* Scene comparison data
──────────
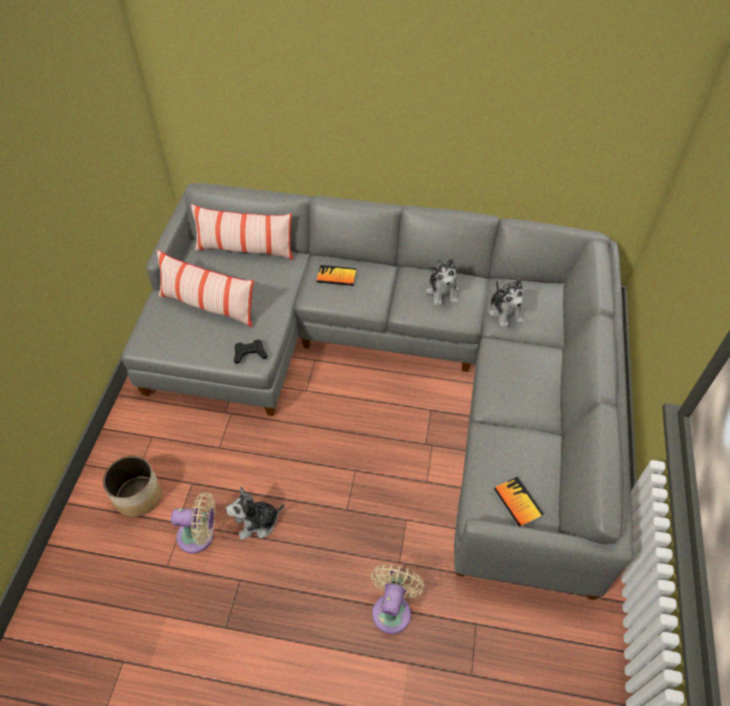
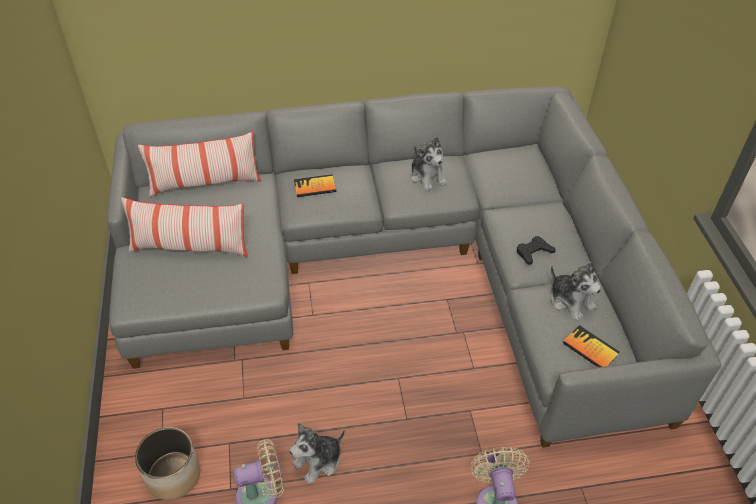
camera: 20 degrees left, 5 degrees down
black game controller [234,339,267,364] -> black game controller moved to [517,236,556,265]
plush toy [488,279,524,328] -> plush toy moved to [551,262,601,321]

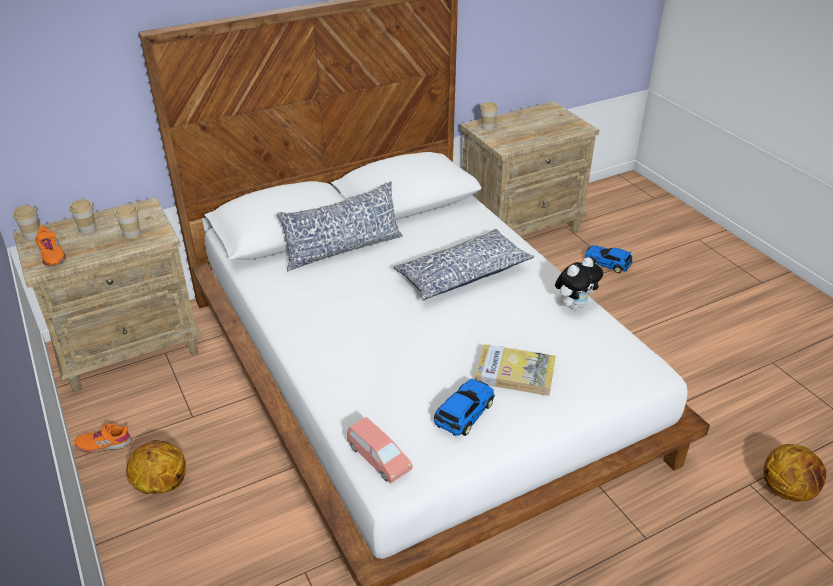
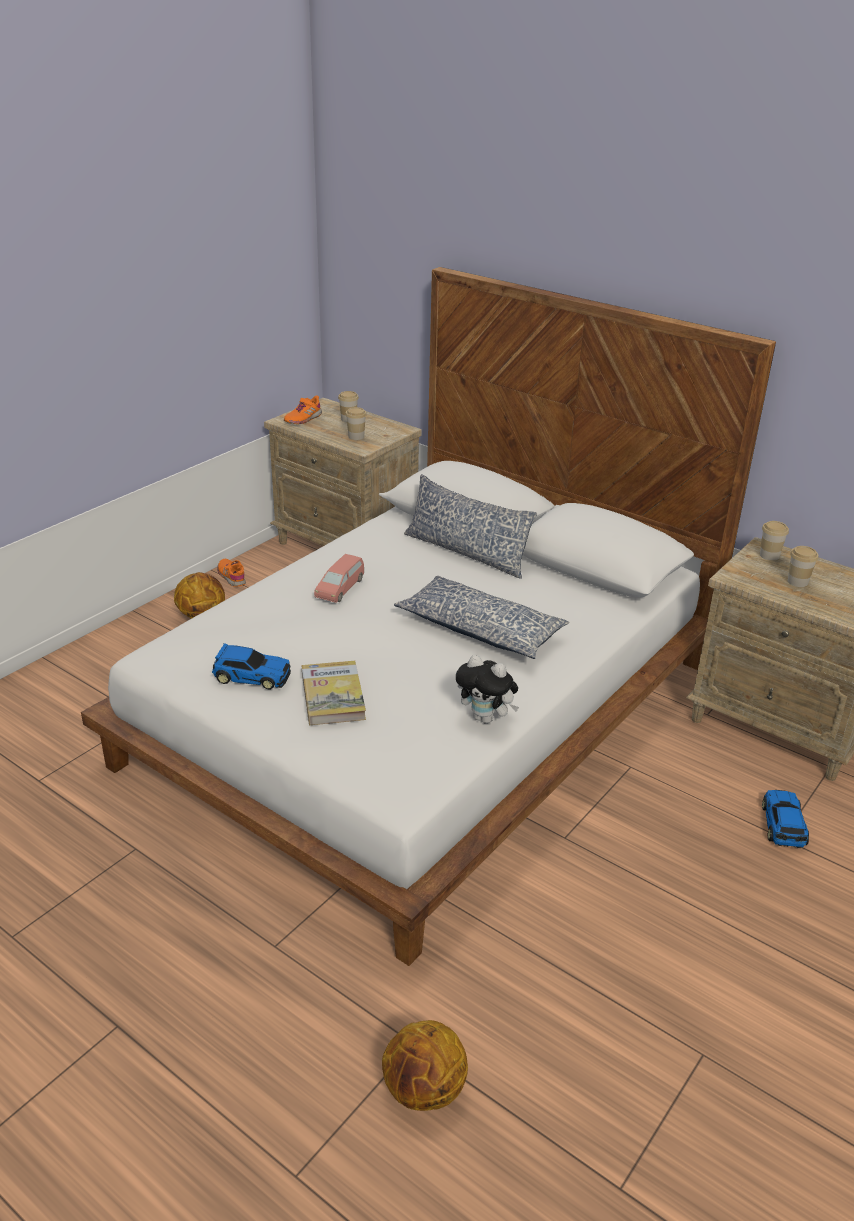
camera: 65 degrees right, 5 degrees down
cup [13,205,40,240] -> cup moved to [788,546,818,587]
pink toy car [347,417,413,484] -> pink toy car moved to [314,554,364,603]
──────────
* Activity
Write out the entries again, exactly as given, skipping any images.

* Expected answer
camera: 20 degrees left, 5 degrees down
black game controller [234,339,267,364] -> black game controller moved to [517,236,556,265]
plush toy [488,279,524,328] -> plush toy moved to [551,262,601,321]

camera: 65 degrees right, 5 degrees down
cup [13,205,40,240] -> cup moved to [788,546,818,587]
pink toy car [347,417,413,484] -> pink toy car moved to [314,554,364,603]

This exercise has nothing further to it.